Dopo un anno di pandemia, una cosa mi appare oltremodo chiara: molti tra gli 86.000 esseri umani che hanno perso la vita, fino ad oggi, nel nostro paese potevano essere curati e sopravvivere.

Con il plasma, con gli anticorpi monoclonali, con altri farmaci attualmente impiegati per contrastare gli effetti della malattia indotta da SARS-CoV-2 e che rientrano principalmente in 4 categorie:

antivirali: impediscono al virus di replicarsi nelle cellule e sono efficaci nelle fasi precoci della malattia;

immunostimolanti: supportano l’azione del sistema immunitario contro il virus;

anti-coagulanti: riducono il rischio di eventi trombotici;

immunomodulanti con attività antinfiammatoria: per le forme di malattia con iper attivazione del sistema immunitario e sindrome da rilascio citochinico.

Ma tutti questi farmaci sono efficaci solo nella fase precoce della malattia.

E invece, a causa dello smantellamento della medicina territoriale e delle strutture sanitarie pubbliche perpetrati/e da tutti i governi nazionali e regionali nel corso dell’ultimo decennio, tantissine delle 86.000 persone colpite dal Covid sono morte in casa o attaccate ad un tubo dopo un ricovero tardivo.

Quelle erano cure costose? E le terapie intensive quanto costano? E la vita di ognuno di noi quanto vale davvero? Poco, anzi, nulla.

Il Recovery Plan (Piano Nazionale di “Ripresa e Resilienza”) approvato in Consiglio dei Ministri il 12 gennaio 2021 prevede che solo 5 dei 209 miliardi del Recovery fund potranno essere spesi per la “medicina territoriale”.

Ma non è dato sapere né a chi (quanto ai privati?), né quando saranno davvero disponibili questi fondi che, sebbene vengano ossessivamente indicati all’unisono dai grandi mezzi di comunicazione come “incondizionati” ed “a fondo perduto”, sono in realtà il grimaldello dell’Unione Europea per avviare una nuova stagione di austerity dopo la temporanea sospensione dei vincoli, resa necessaria dall’emergenza epidemiologica: le tanto invocate “riforme strutturali” basate su tagli alla spesa sociale e un nuovo round di privatizzazioni.

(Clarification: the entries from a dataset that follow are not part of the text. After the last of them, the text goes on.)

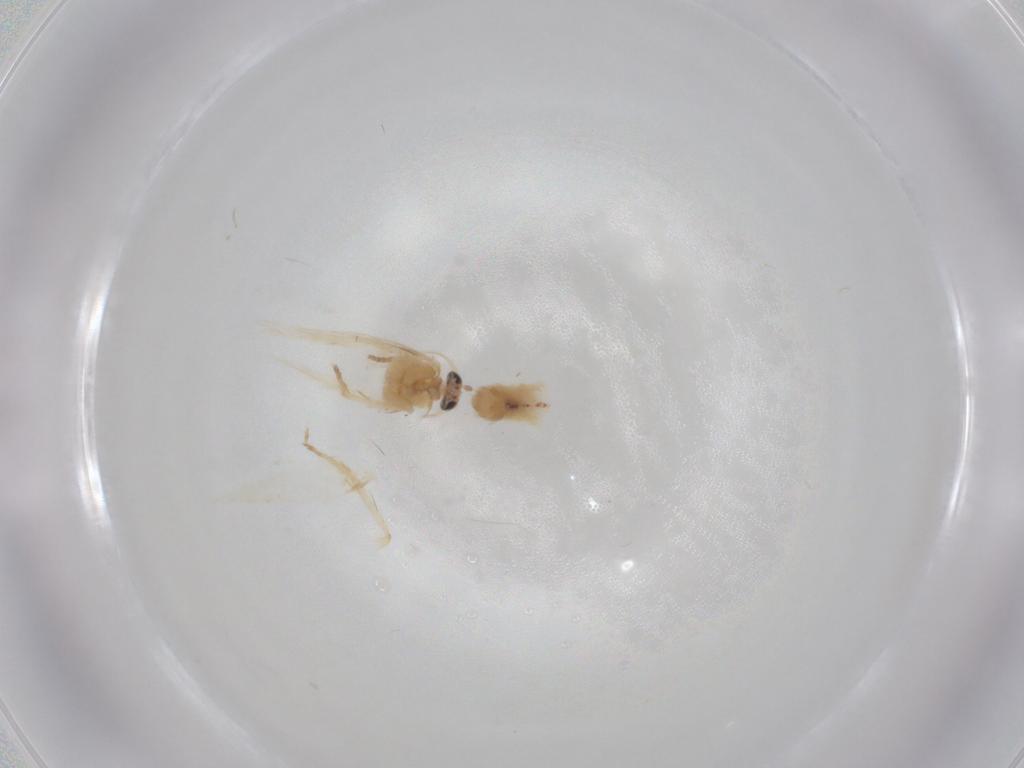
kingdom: Animalia
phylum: Arthropoda
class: Insecta
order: Lepidoptera
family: Nepticulidae
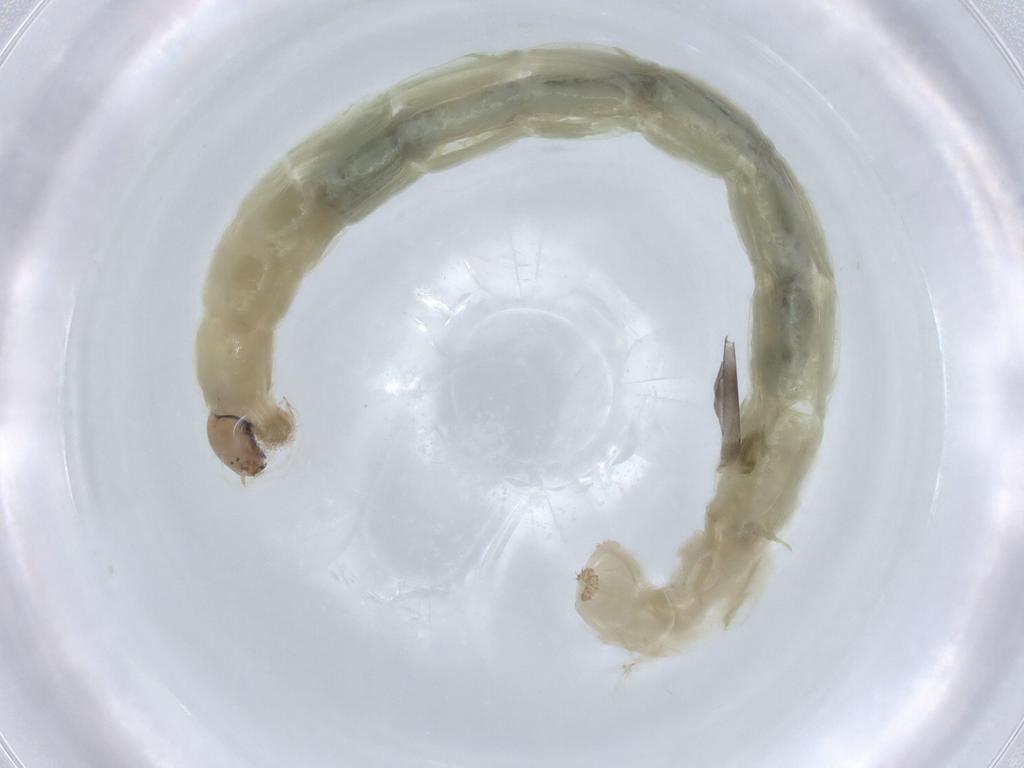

Intanto, l’unica certezza è che il livello del fabbisogno sanitario nazionale fissato per il triennio 2019-2021 è di 114.439 milioni di euro nel 2019 (successivamente rideterminato a 113.810 milioni), con successivi incrementi programmati pari a 2.000 milioni per il 2020 (quindi 116.439 milioni) e ulteriori 1.500 milioni per il 2021 (117.939 milioni).

E per l’emergenza epidemiologica (DEF 2020), il Governo ha incrementato il fabbisogno sanitario standard a 119.556 milioni nel 2020 cui si aggiungeranno, per l’appunto, i 1.500 milioni già previsti per il 2021. Tutto qui? Si, come se la pandemia non ci fosse mai stata.

Servirebbe un altro lockdown come a marzo 2020. “Sì. Un lockdown vero di tre o quattro settimane”, ha detto a Radio Popolare il professor Walter Ricciardi, consulente del ministro della Salute Speranza.

Un appello caduto nel vuoto: sia il ministro Speranza che il Comitato Tecnico Scientifico non lo hanno raccolto. Il motivo? La Confindustria, che ha usato il cavallo di troia Renzi per far cadere il governo Conte bis, non vuole il lockdown e spinge per un “governo di salvezza nazionale” . Ma “salvezza” di chi?

Il potere, quello reale, piega sempre il significato delle parole ai suoi fini: chi manovra dietro le quinte vuole solo “salvare” privilegi e profitti. Soprattutto, vuole gestire direttamente la questione del recovery plan mettendo a capo del nuovo governo un suo uomo di fiducia in grado di garantirgli un accesso immediato e senza ostacoli a tutte le risorse disponibili. E poco importa se moriranno altre migliaia di persone. Il capitale prima di tutto!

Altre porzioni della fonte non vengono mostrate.